Tyre was repaired straight after the test, but I think the MOT is severely lacking if it only rates as an advisory.


----------



## Sicskate (Oct 3, 2012)

Mine failed on a nail in the centre in July?!?!


----------



## m4rkymark (Aug 17, 2014)

I'm surprised you got an advisory, manual says nothing about nails in tyres. The manual does speak about cuts in the tyre and the size of them, bulges in the tyre, cords showing etc. etc. but absolutely nothing about nails.


----------



## S63 (Jan 5, 2007)

I don't know the exact explanation, someone will for sure but I do know the requirements for a tyre to pass the MOT are not the same as a tyre to be legal in terms of the law.


----------



## possul (Nov 14, 2008)

Iirc there on the testers discretion.


----------



## w138pbo (Jul 10, 2013)

there is a already set button for nail in a tyre but dont say what tyre.

i always will advise nails in tyre or if they are in poor condition ect.

the mot is the bare minimum safety requirement for at the time of test.


----------



## nichol4s (Jun 16, 2012)

I had an advisory for a hanging air freshner


----------



## fatdazza (Dec 29, 2010)

I am just amazed that a test to ensure a vehicle meets road safety standards will sanction a car with a nail in the tyre 

"You must keep any vehicles driven on the road in a roadworthy condition. The MOT test checks that your vehicle meets road safety and environmental standards. " - (from gov.uk website)


----------



## fatdazza (Dec 29, 2010)

nichol4s said:


> I had an advisory for a hanging air freshner


lol - was it the fact it was hanging or was it the smell that could be distracting?


----------



## m4rkymark (Aug 17, 2014)

nichol4s said:


> I had an advisory for a hanging air freshner


That's because it would have been blocking part of your view out the windscreen.


----------



## MDC250 (Jan 4, 2014)

It's truly scary what gets through.

In my ignorance car passed and about a week later needed new pads as completely worn literally nothing left.
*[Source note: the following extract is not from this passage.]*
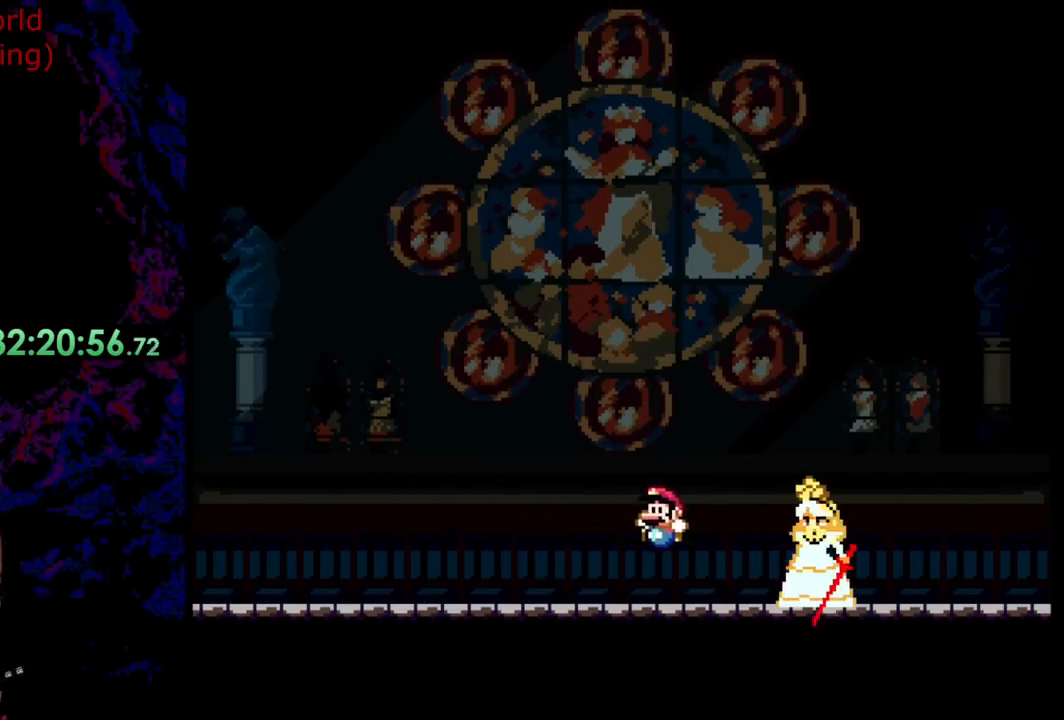
{"buttons": ["B", "Y", "DPAD_LEFT"], "events": [[145, "B", "down"]]}
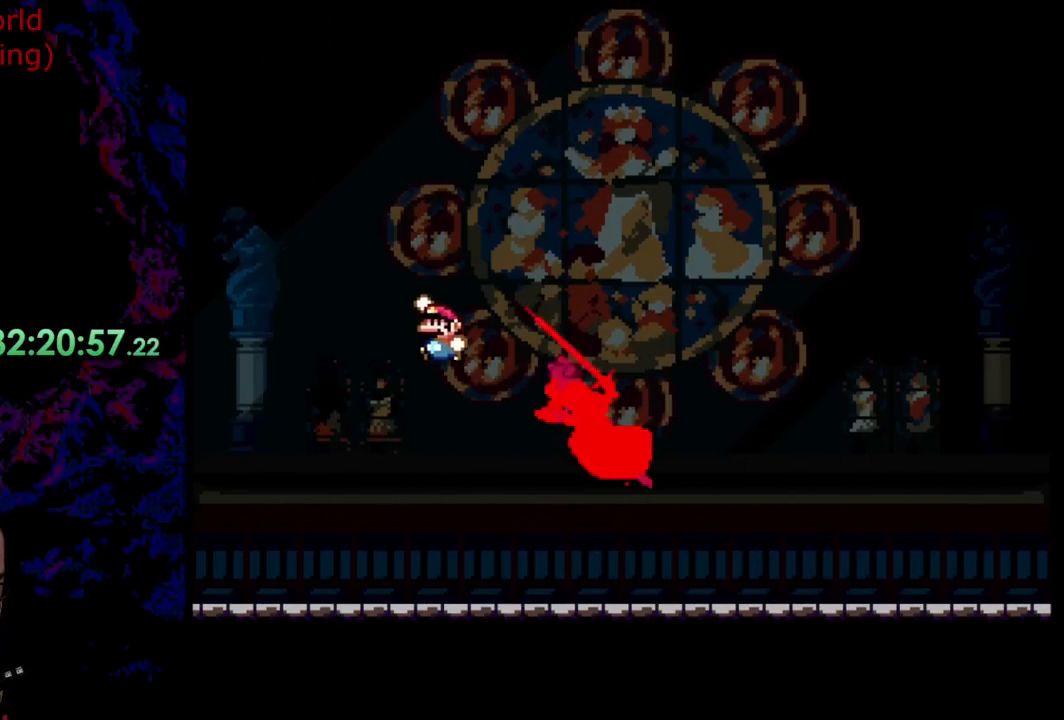
{"buttons": ["B", "Y"], "events": [[490, "DPAD_LEFT", "up"]]}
In my naivety I thought they physically looked the brakes over but apparently so long as it pulls up within tolerance it's through.


----------



## Rayaan (Jun 1, 2014)

Lol the missus car had:

Advisory - offside seatbelt not tested due to child seat fitted
Advisory - nearside front tyre wearing on outer edge
Advisory - slight play in steering column
Advisory - nearside front - suspension ball joint dust cover deteriorated but preventing ingress of dirt
Advisory - offside front - suspension ball joint dust cover deteriorated but preventing ingress of dirt
Advisory - nearside rear- suspension ball joint dust cover deteriorated but preventing ingress of dirt
Advisory - offside rear - suspension ball joint dust cover deteriorated but preventing ingress of dirt

list goes on............


----------



## possul (Nov 14, 2008)

^^^there covering there ****^^^


----------



## Sh1ner (May 19, 2012)

MDC250 said:


> It's truly scary what gets through.
> 
> In my ignorance car passed and about a week later needed new pads as completely worn literally nothing left.
> 
> In my naivety I thought they physically looked the brakes over but apparently so long as it pulls up within tolerance it's through.


I think you are perhaps expecting too much from an mot. It can never be infallible and as a tester I can only test what is there at the time. The condition of your vehicle is ultimately your responsibility. Even when you take it for test.
Brake pad limit for mot is 1mm but if you can show me how to accurately see or measure it on the vehicle.....
You check everything you can see but it is impossible to see clearly sometimes especially on a covered inner pad and where the outer may look fine because they wear less under normal circumstances with single piston calipers. If you cannot see it you cannot test it.
If it passes the brake test and you cannot see anything wrong then quite correctly it passes.
It perhaps should have had an advisory but there is no requirement to do so if it met the limit at the time.
The other thing with brakes is you don't know how often people use them if the pads were about on the limit but still ok you may be able to drive from one end of the country to the other and back again without using them and they would still pass an mot over 1000 miles later. So why should they have failed 1000 miles earlier.
When you see the same cars year after year you realise just how long something can last. Even when you thought it marginal the year before. 
You cannot fail things that should pass. The vehicle presenter always gets the benefit of any doubt, at the time of test. 
You should not touch a nail in a tyre so you do not know if it is just stuck in the surface or through the tyre.
An advisory was the correct thing to do. There was no need but it did show the tester noticed it.
If the tester pulls a nail out and the tyre goes down they are responsible. So you leave it alone.


----------



## nichol4s (Jun 16, 2012)

m4rkymark said:


> That's because it would have been blocking part of your view out the windscreen.


So does the mirror


----------